2つ目の「評価基準の整備」も、工夫次第で実現できます。売り上げのような定量指標がなくても、「インシデント対応の迅速さ」「社内への啓発活動の実施状況」「セキュリティ研修の受講率の向上」など、行動ベースの指標を設けることは可能です。
「何も起きなかった」という結果ではなく、「そのために何をしたか」を見る。この視点の切り替えが、担当者のモチベーションを支えます。
3つ目の「報告ラインの確保」は、例えば四半期に1回、セキュリティ担当者が取締役会やリスク委員会に直接報告する機会を設けるというものです。IT部門内で情報が止まり、経営層にリスクが伝わらないという構造こそが、担当者の無力感と離職の温床だからです。
対話が「仕事を見てくれている」安心感に
まずは、セキュリティ担当者が何に困っているのかを経営層やマネージャー自身が直接聞くことから始めましょう。

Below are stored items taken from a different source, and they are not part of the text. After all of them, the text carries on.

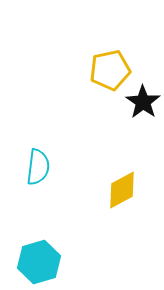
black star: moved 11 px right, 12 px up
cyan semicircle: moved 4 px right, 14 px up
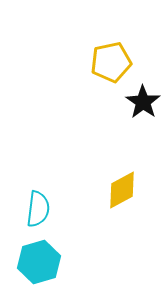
yellow pentagon: moved 1 px right, 8 px up
cyan semicircle: moved 42 px down
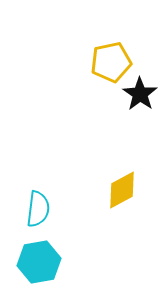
black star: moved 3 px left, 8 px up
cyan hexagon: rotated 6 degrees clockwise
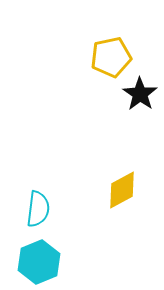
yellow pentagon: moved 5 px up
cyan hexagon: rotated 12 degrees counterclockwise
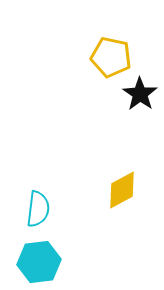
yellow pentagon: rotated 24 degrees clockwise
cyan hexagon: rotated 15 degrees clockwise
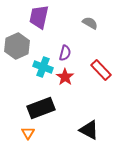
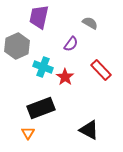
purple semicircle: moved 6 px right, 9 px up; rotated 21 degrees clockwise
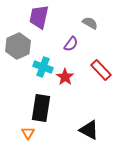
gray hexagon: moved 1 px right
black rectangle: rotated 60 degrees counterclockwise
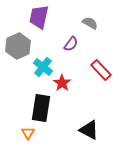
cyan cross: rotated 18 degrees clockwise
red star: moved 3 px left, 6 px down
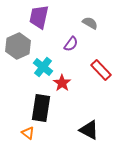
orange triangle: rotated 24 degrees counterclockwise
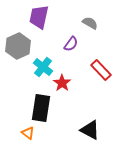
black triangle: moved 1 px right
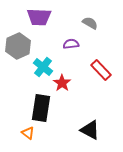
purple trapezoid: rotated 100 degrees counterclockwise
purple semicircle: rotated 133 degrees counterclockwise
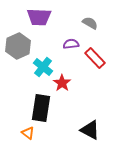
red rectangle: moved 6 px left, 12 px up
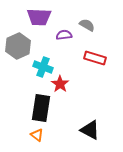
gray semicircle: moved 3 px left, 2 px down
purple semicircle: moved 7 px left, 9 px up
red rectangle: rotated 30 degrees counterclockwise
cyan cross: rotated 18 degrees counterclockwise
red star: moved 2 px left, 1 px down
orange triangle: moved 9 px right, 2 px down
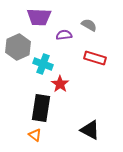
gray semicircle: moved 2 px right
gray hexagon: moved 1 px down
cyan cross: moved 3 px up
orange triangle: moved 2 px left
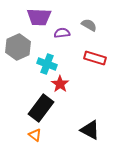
purple semicircle: moved 2 px left, 2 px up
cyan cross: moved 4 px right
black rectangle: rotated 28 degrees clockwise
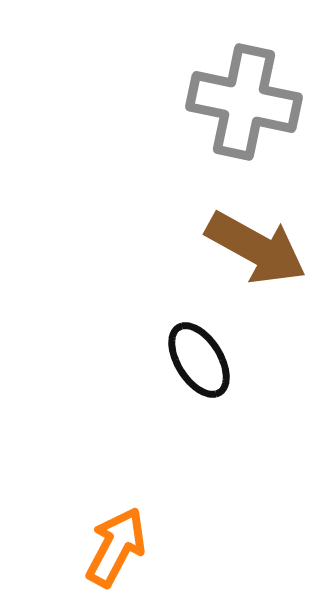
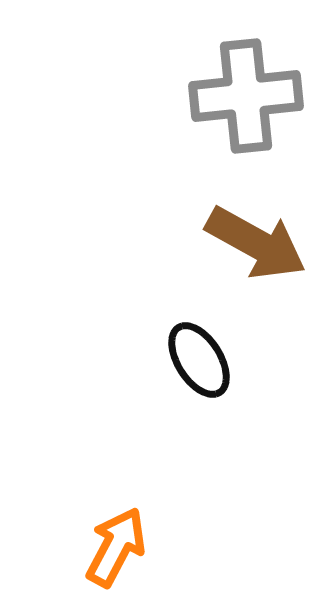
gray cross: moved 2 px right, 6 px up; rotated 18 degrees counterclockwise
brown arrow: moved 5 px up
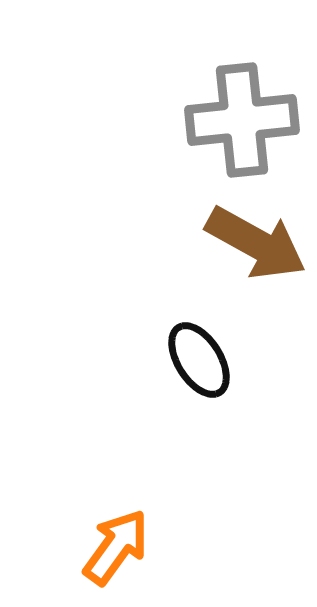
gray cross: moved 4 px left, 24 px down
orange arrow: rotated 8 degrees clockwise
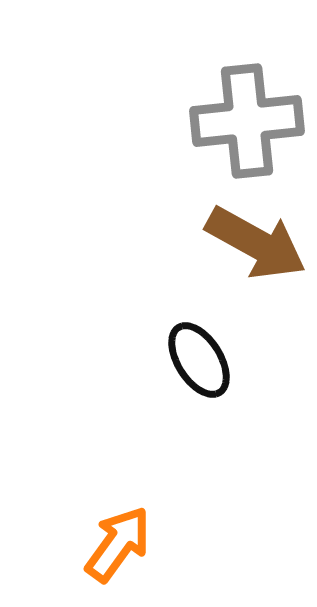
gray cross: moved 5 px right, 1 px down
orange arrow: moved 2 px right, 3 px up
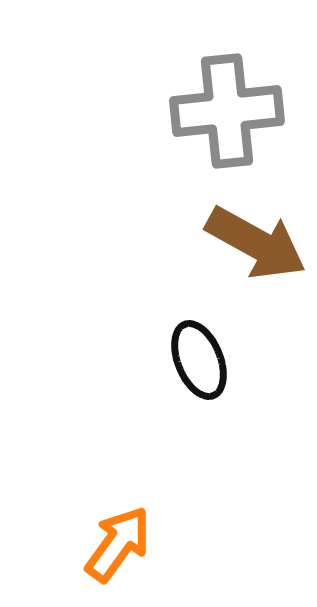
gray cross: moved 20 px left, 10 px up
black ellipse: rotated 10 degrees clockwise
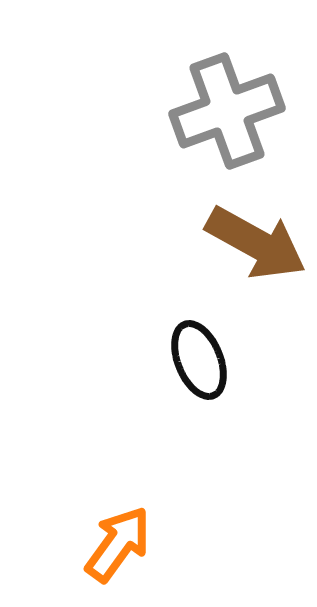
gray cross: rotated 14 degrees counterclockwise
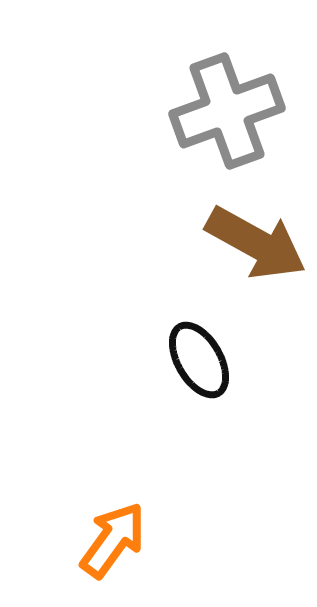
black ellipse: rotated 8 degrees counterclockwise
orange arrow: moved 5 px left, 4 px up
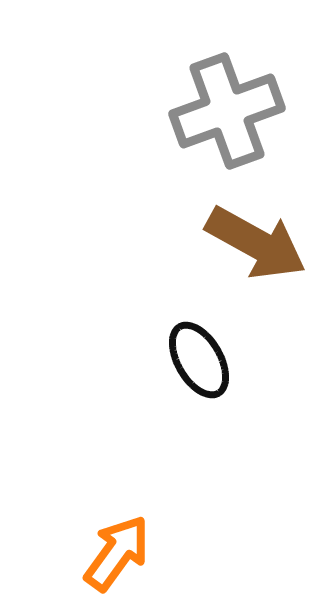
orange arrow: moved 4 px right, 13 px down
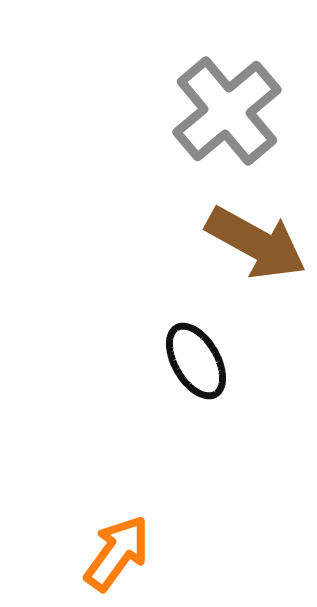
gray cross: rotated 20 degrees counterclockwise
black ellipse: moved 3 px left, 1 px down
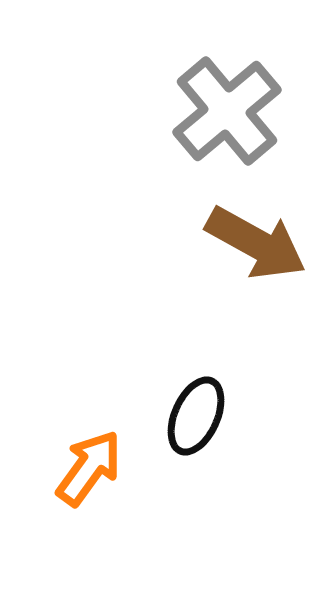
black ellipse: moved 55 px down; rotated 54 degrees clockwise
orange arrow: moved 28 px left, 85 px up
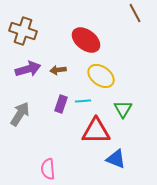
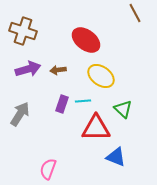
purple rectangle: moved 1 px right
green triangle: rotated 18 degrees counterclockwise
red triangle: moved 3 px up
blue triangle: moved 2 px up
pink semicircle: rotated 25 degrees clockwise
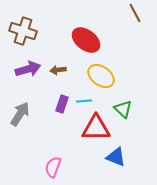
cyan line: moved 1 px right
pink semicircle: moved 5 px right, 2 px up
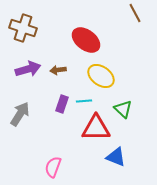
brown cross: moved 3 px up
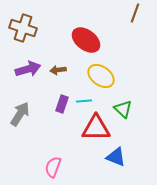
brown line: rotated 48 degrees clockwise
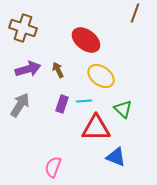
brown arrow: rotated 70 degrees clockwise
gray arrow: moved 9 px up
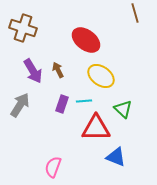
brown line: rotated 36 degrees counterclockwise
purple arrow: moved 5 px right, 2 px down; rotated 75 degrees clockwise
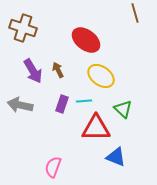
gray arrow: rotated 110 degrees counterclockwise
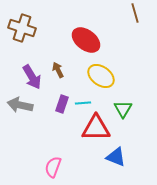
brown cross: moved 1 px left
purple arrow: moved 1 px left, 6 px down
cyan line: moved 1 px left, 2 px down
green triangle: rotated 18 degrees clockwise
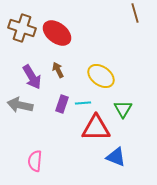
red ellipse: moved 29 px left, 7 px up
pink semicircle: moved 18 px left, 6 px up; rotated 15 degrees counterclockwise
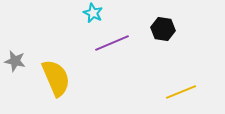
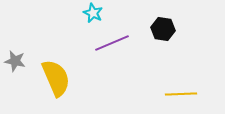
yellow line: moved 2 px down; rotated 20 degrees clockwise
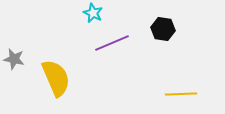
gray star: moved 1 px left, 2 px up
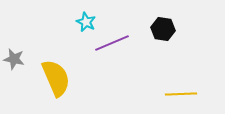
cyan star: moved 7 px left, 9 px down
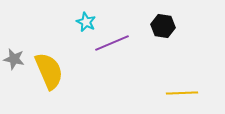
black hexagon: moved 3 px up
yellow semicircle: moved 7 px left, 7 px up
yellow line: moved 1 px right, 1 px up
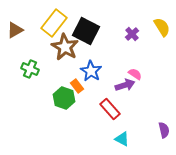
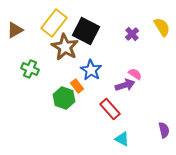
blue star: moved 1 px up
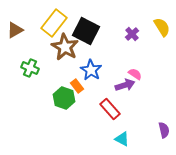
green cross: moved 1 px up
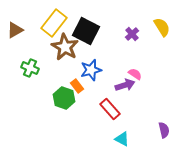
blue star: rotated 25 degrees clockwise
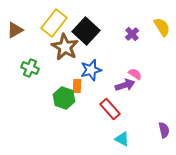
black square: rotated 16 degrees clockwise
orange rectangle: rotated 40 degrees clockwise
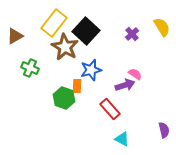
brown triangle: moved 6 px down
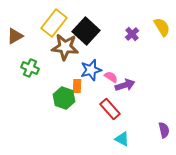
brown star: rotated 24 degrees counterclockwise
pink semicircle: moved 24 px left, 3 px down
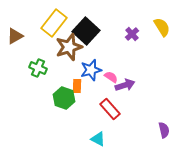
brown star: moved 4 px right; rotated 24 degrees counterclockwise
green cross: moved 8 px right
cyan triangle: moved 24 px left
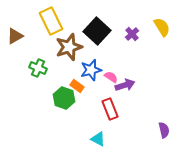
yellow rectangle: moved 3 px left, 2 px up; rotated 64 degrees counterclockwise
black square: moved 11 px right
orange rectangle: rotated 56 degrees counterclockwise
red rectangle: rotated 20 degrees clockwise
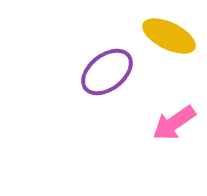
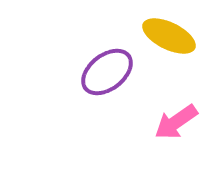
pink arrow: moved 2 px right, 1 px up
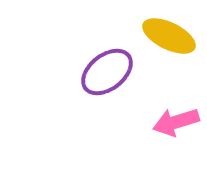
pink arrow: rotated 18 degrees clockwise
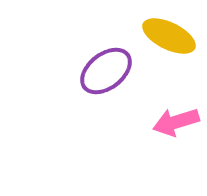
purple ellipse: moved 1 px left, 1 px up
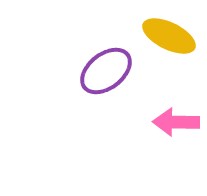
pink arrow: rotated 18 degrees clockwise
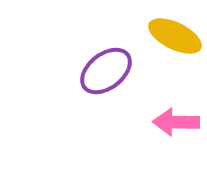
yellow ellipse: moved 6 px right
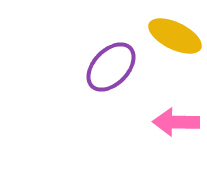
purple ellipse: moved 5 px right, 4 px up; rotated 8 degrees counterclockwise
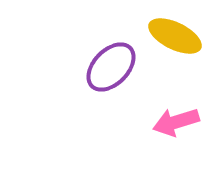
pink arrow: rotated 18 degrees counterclockwise
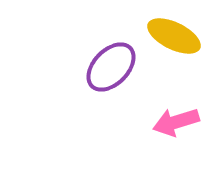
yellow ellipse: moved 1 px left
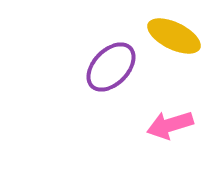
pink arrow: moved 6 px left, 3 px down
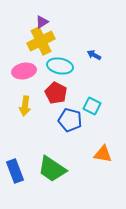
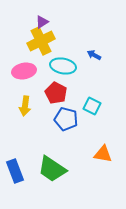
cyan ellipse: moved 3 px right
blue pentagon: moved 4 px left, 1 px up
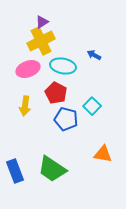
pink ellipse: moved 4 px right, 2 px up; rotated 10 degrees counterclockwise
cyan square: rotated 18 degrees clockwise
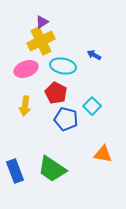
pink ellipse: moved 2 px left
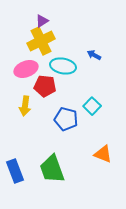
purple triangle: moved 1 px up
red pentagon: moved 11 px left, 7 px up; rotated 20 degrees counterclockwise
orange triangle: rotated 12 degrees clockwise
green trapezoid: rotated 36 degrees clockwise
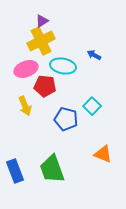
yellow arrow: rotated 30 degrees counterclockwise
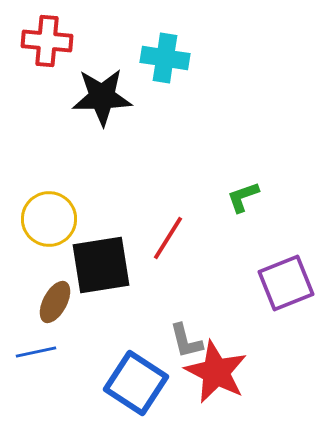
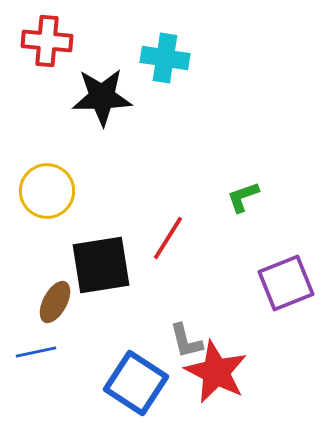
yellow circle: moved 2 px left, 28 px up
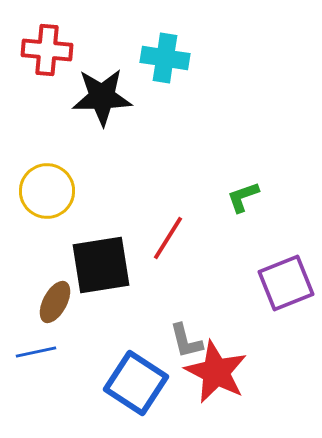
red cross: moved 9 px down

「もし予算と権限が十分にあったら、最初に何をしたいですか」「この組織のセキュリティで最も心配なことは何ですか」など、制約を外した仮定の問いかけは、担当者が本音を話しやすくなります。
こうした対話が、担当者にとっては「経営は自分たちの仕事を見てくれている」という実感につながります。
「セキュリティ人材が足りない」という声はよく聞きますが、足りないのは人材そのものではなく、人材が定着できる組織の仕組みかもしれません。
採用を強化する前に、今いる人が力を発揮できる環境になっているか。その問いに向き合うことが、負のループを断ち切る第一歩になります。